I've been looking at the American Discovery Trail and have hiked about 40 miles of it since this thread started. Very little of it is actually on roads. There are a lot of little local paths it uses that aren't on maps.

The printed directions are very good and can be followed without a map, although a reasonable map to get back on track if misplaced is a good essential.

I got the maps and data points for Missouri, Kansas and Colorado. I rode a bicycle through Missouri pretty much along the same route and it's fine for walking. I think I'd take a bus or something through St. Louis and Kansas City. However, the trail through Kansas City gets very good comments in the journals. I've driven the general route though Kansas many times. I say general as it uses secondary roads in the vicinity of where I drove. No problems I can see there.

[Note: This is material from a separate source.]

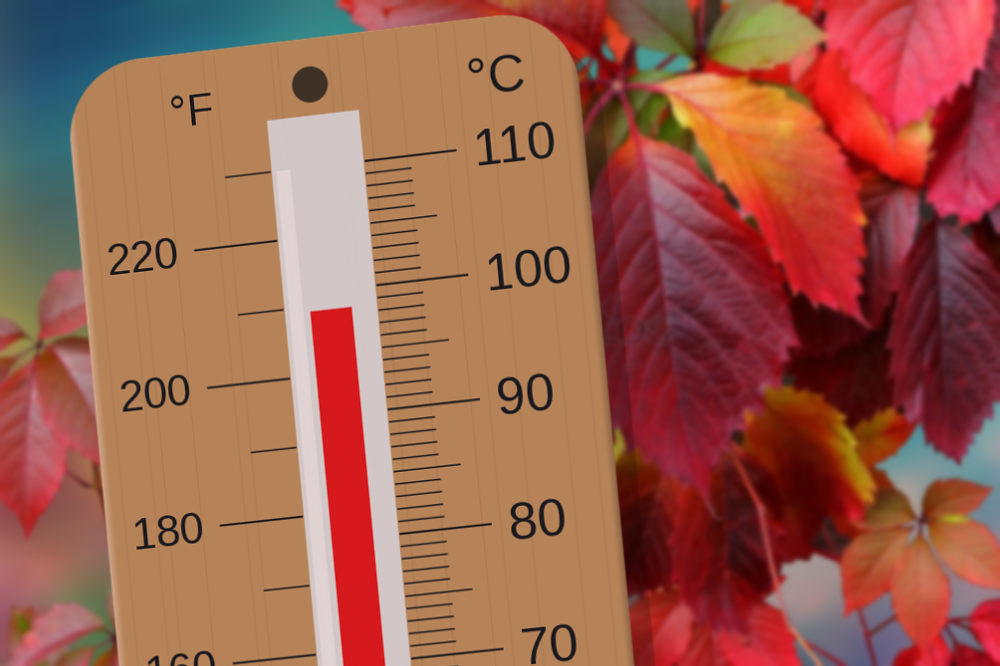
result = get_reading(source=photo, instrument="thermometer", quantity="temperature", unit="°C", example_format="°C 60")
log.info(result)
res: °C 98.5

I've found Streets and Trips to be the best for planning. It won't give a perfect track, but close enough. I found it's seldom more than 10 miles between grocery stores within 0.3 miles of the trail.

It starts to fall apart a little bit where it uses the Colorado Trail. There are only a few weeks in the year when snow isn't a threat, but it's easy enough to go around on roads. The Colorado Trail is challenging to plan, but a person who walked from Delaware should be able to figure it out with the data book, maps, and monitoring weather through www.trailforums.com.

Personally, if I was set on crossing the country, I'd consider heading north out of Colorado into Utah, Idaho, Montana and Oregon. But that would take a little more planning to see if it's feasible.

Camping isn't a serious problem. I've called a few small town police departments and they all said they'd find a place to spend a night if you are passing through. That agrees with a book I've read about a solo bicycle trip across the country.

Planning it is really a simple process, just not easy as it's so big. I think I'd want a friend planning ahead for me and making calls to police stations for camping. I'd probably use a bounce box to send maps forward and resupplies in case I couldn't find what I wanted. You can generally count on one being someplace in a week. As long as there are always bailout plans, I don't see any extraordinary dangers.

I looked at the Lewis and Clark Trail. Although I like the route better, I couldn't find a databook on it. It looks like it's still in the planning stages.

The whole thing wouldn't be cheap. A very rough estimate is about $11,000. (I've already tripled it.)